3-D surface seismic data coverage exists over the eastern portion of the oil leg. Seismic attribute analysis has shown that the amplitude response at the Halfway horizon (energy half-time) correlates very well will areas containing the upper flow unit in the geo-cellular model (Fig. 2). The amplitude response may have been enhanced due to a separate solution gas phase in a low pressure, depleted reservoir. The 3D-seismic shows an excellent spatial distribution of the areas that are the target of waterflood recovery

3D Visualization

The Wembley B Pool was selected as a test case for the evaluation of 3D visualization technology. The various data sources (phi-h contour map, Halfway structure surface overlain with the energy half-time seismic attribute, permeability geo-bodies and 3-D seismic data) could be integrated to show how a complex reservoir such as the Halfway B Pool could be further exploited through waterflood recovery and infill drilling.

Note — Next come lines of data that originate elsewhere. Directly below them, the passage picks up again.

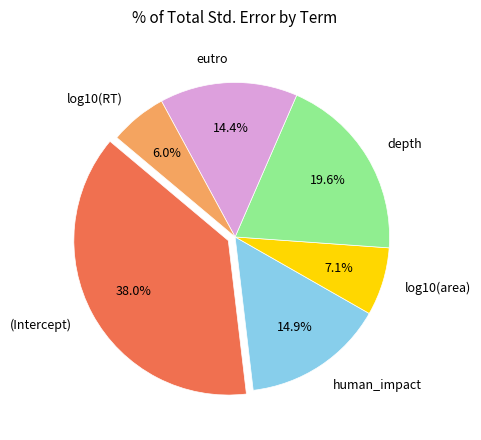

To the nearest percent, what is the average slice percentage?

17%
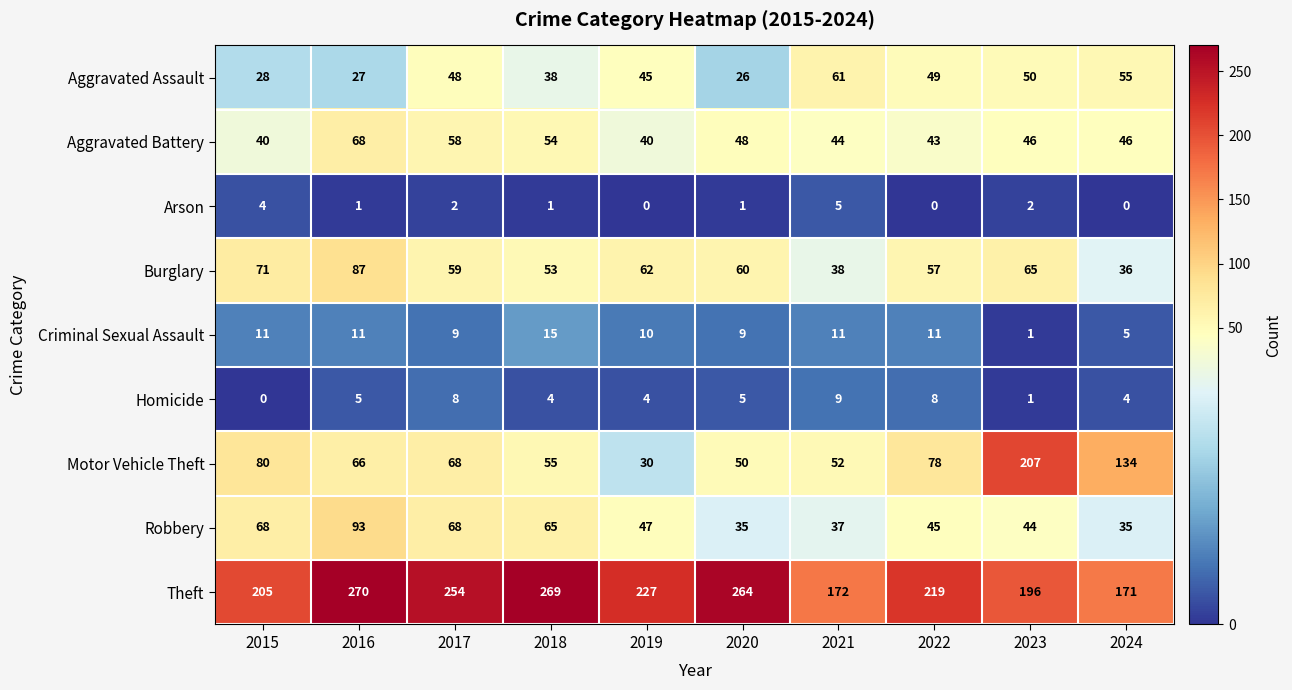

What is the average value of the Motor Vehicle Theft series?

82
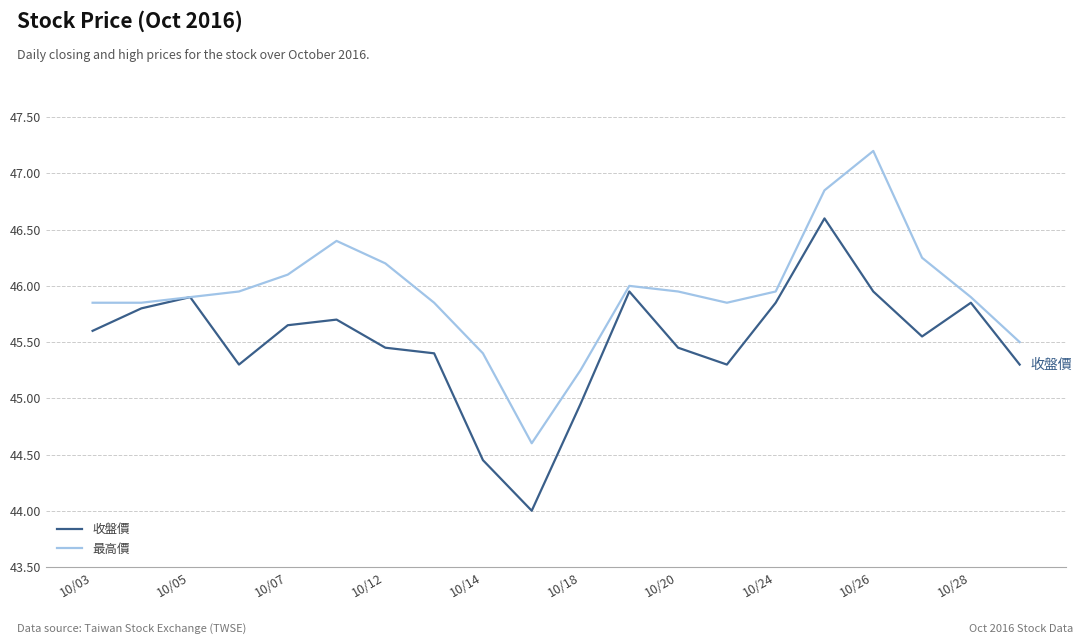

What is the lowest value of the 最高價 series?

44.6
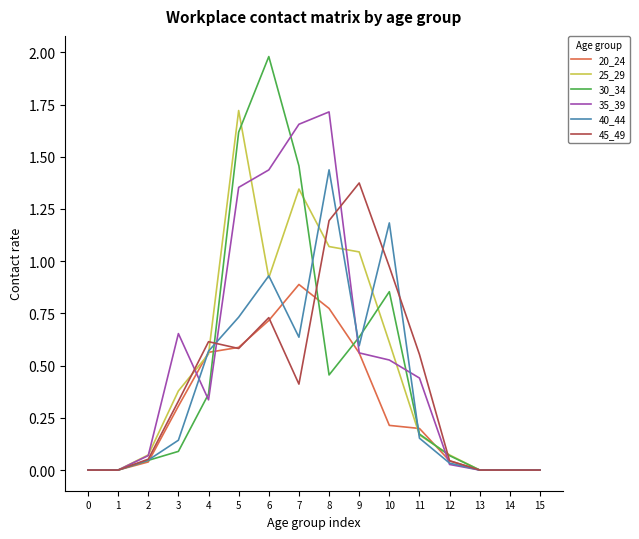

Which series has the largest range (max minus min)?

30_34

In Fig. 2, the 10-16 well is visually identified as missing the pool. During the integrated visualization interpretation, decisions were made which resulted in well 11-17 being projected horizontally in order to encounter a better pay zone and to recover incremental reserves from an unswept area. An abandoned vertical well, 06-21, was re-entered following the updated interpretation and horizontally drilled (04-21) to recover oil from an unswept area within the upper flow unit.

The search for the extent of the pool can also be achieved with success using pattern recognition within the 3-D cube of seismic data using Voxbody detection (Figs. 3a and 3b). The amplitude range of the Halfway pool seismic signature was determined and used to constrain the pattern recognition of the Voxbody search engine. The Voxbodies overlaid the geological evidence quite convincingly.

Conclusions

The workflows shown in 3D visualization (integrated interpretation and Voxbody detection) are additional tools that have proven useful to a multi-discipline team. The geologist and/or geophysicist may have a mental picture of a reservoir or an opportunity, but 3D visualization allows other team members and management to visualize the same concepts.

What will the future of visualization hold? We may see pre-stack and post-stack interpretation of 3-D data (amplitude, complex trace and AVO attributes, integrated 2-D and 3-D VSP data, and statistically derived data cubes of geological, geophysical and reservoir engineering data), geological models and integrated reservoir characterization.